Verify Cluster Health

# Check node status
kubectl get nodes -o wide

# Verify all system pods are running
kubectl get pods -A

# Check cluster info
kubectl cluster-info

# Remove completed pods
kubectl delete pod -n kube-system --field-selector=status.phase=Succeeded

Cilium Configuration

Custom Cilium Values

RKE2 allows customization of Cilium via HelmChartConfig.

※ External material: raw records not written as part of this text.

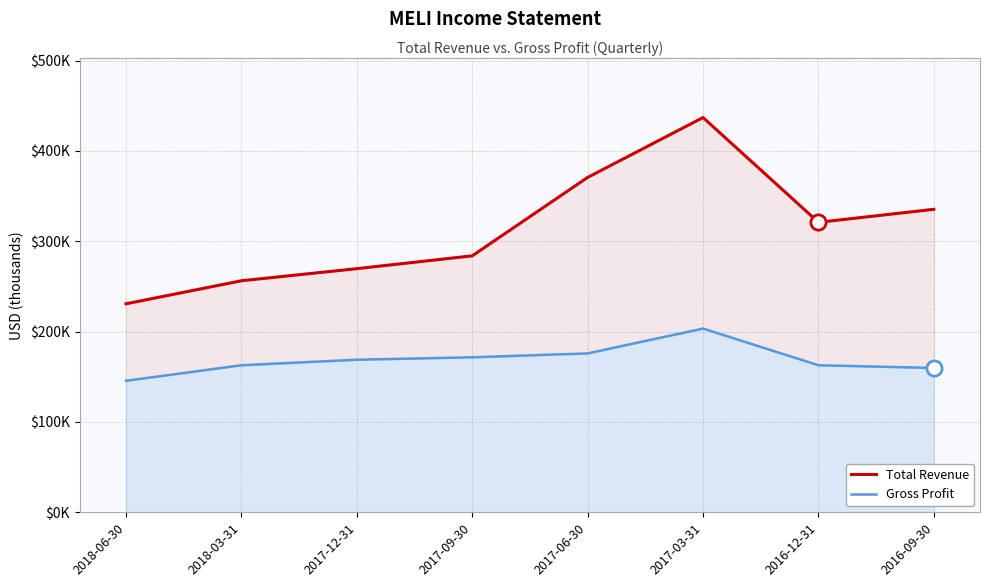

At which category is the sum across all series the highest?

2017-03-31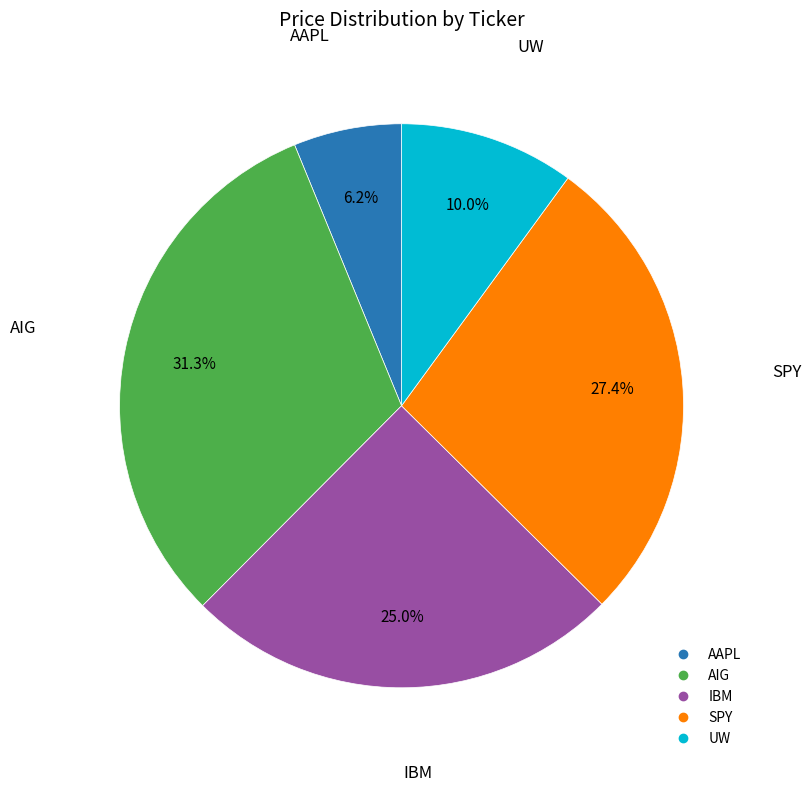

Does AAPL represent more than half of the total?

No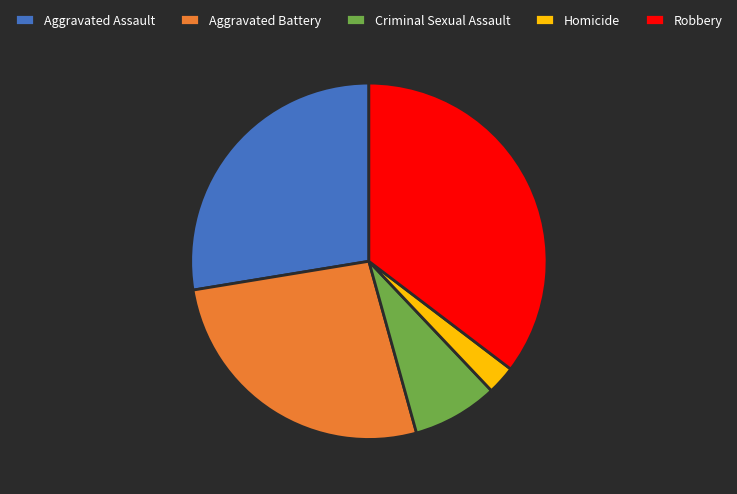

Is there any slice that represents more than half of the pie?

No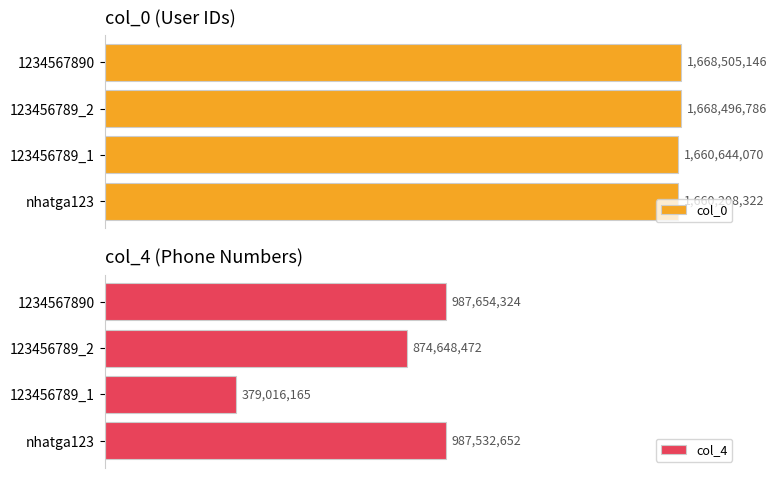

What is the lowest value of the col_0 series?

1660208322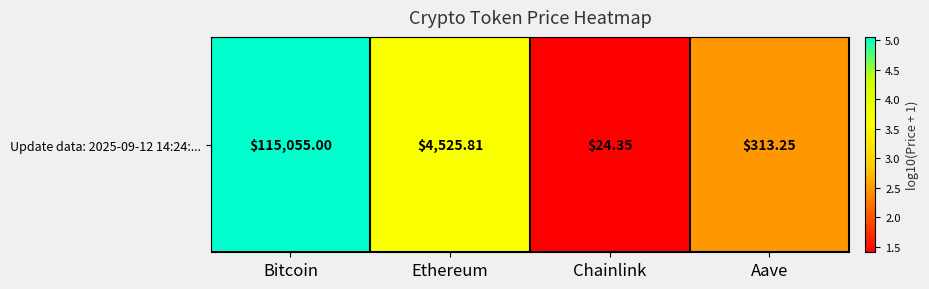

What is the change in value from Ethereum to Aave?

-1.2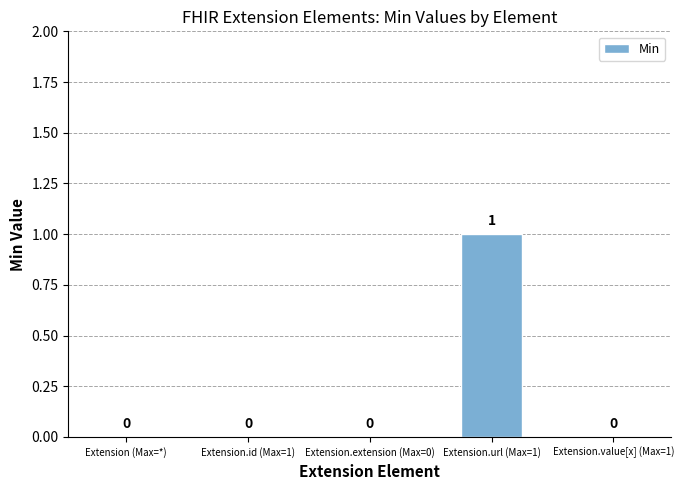

Which has a higher value, Extension.url (Max=1) or Extension.id (Max=1)?

Extension.url (Max=1)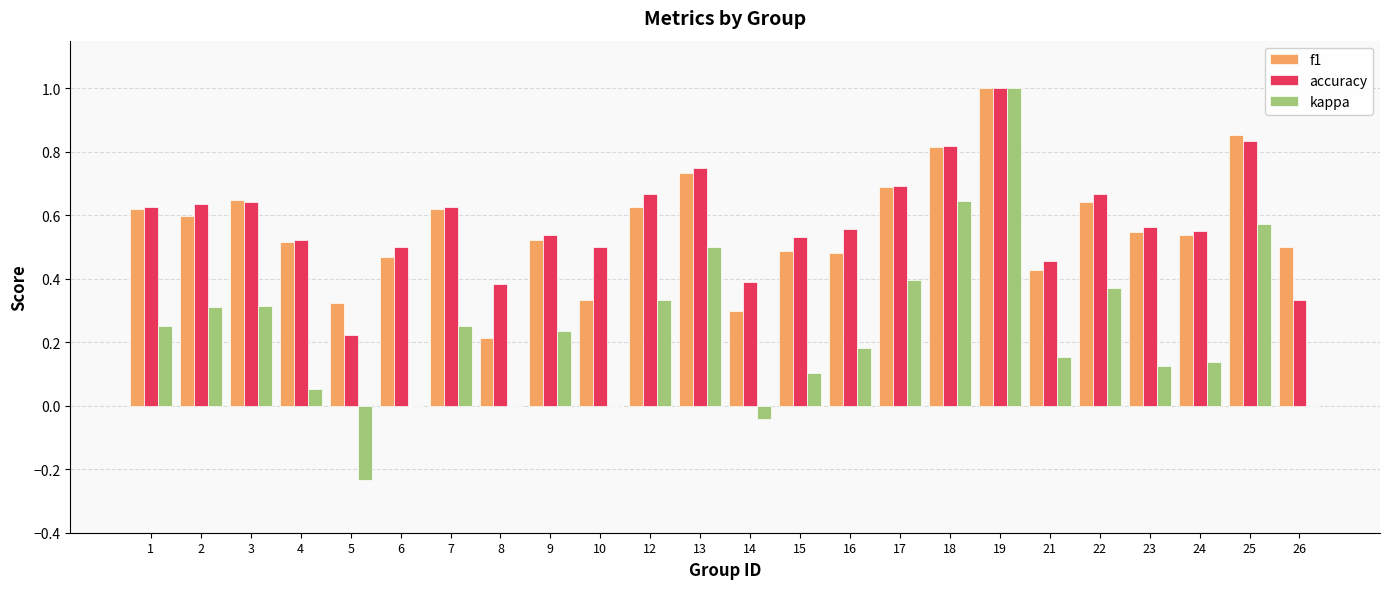

Is it true that kappa equals 0.6 at 8?

False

Create the following configuration:

cat <<EOF | sudo tee /var/lib/rancher/rke2/server/manifests/cilium-config.yaml
apiVersion: helm.cattle.io/v1
kind: HelmChartConfig
metadata:
  name: rke2-cilium
  namespace: kube-system
spec:
  valuesContent: |-
    # Enable eBPF mode and disable kube-proxy
    kubeProxyReplacement: true
    
    # Enable Hubble observability
    hubble:
      enabled: true
      relay:
        enabled: true
      ui:
        enabled: true
    
    # Performance optimizations
    bpf:
      masquerade: true
      hostServices:
        enabled: true
    
    # Security enhancements
    encryption:
      enabled: true
      type: wireguard
EOF

Troubleshooting Common Issues

Service Won't Start

# Check service status
sudo systemctl status rke2-server.service

# View detailed logs
sudo journalctl -u rke2-server.service -f

# Check configuration
sudo rke2 server --config /etc/rancher/rke2/config.yaml --dry-run

Node Join Failures

# Verify token
sudo cat /var/lib/rancher/rke2/server/node-token

# Check network connectivity
curl -k https://lb.edge.example.com:9345/ping

# Verify DNS resolution
nslookup lb.edge.example.com

Certificate Issues

# Regenerate certificates
sudo rm -rf /var/lib/rancher/rke2/server/tls/
sudo systemctl restart rke2-server.service

# Check certificate SANs
openssl x509 -in /var/lib/rancher/rke2/server/tls/server-ca.crt -text -noout

GitOps Integration

Once the cluster is deployed, integrate with your GitOps workflow:

1. Cluster Secret Creation: Generate Argo CD cluster secrets
2. Policy Application: Apply security and network policies
3. Workload Deployment: Deploy applications via GitOps

This deployment approach ensures consistent, secure, and manageable RKE2 clusters that integrate seamlessly with modern platform engineering practices.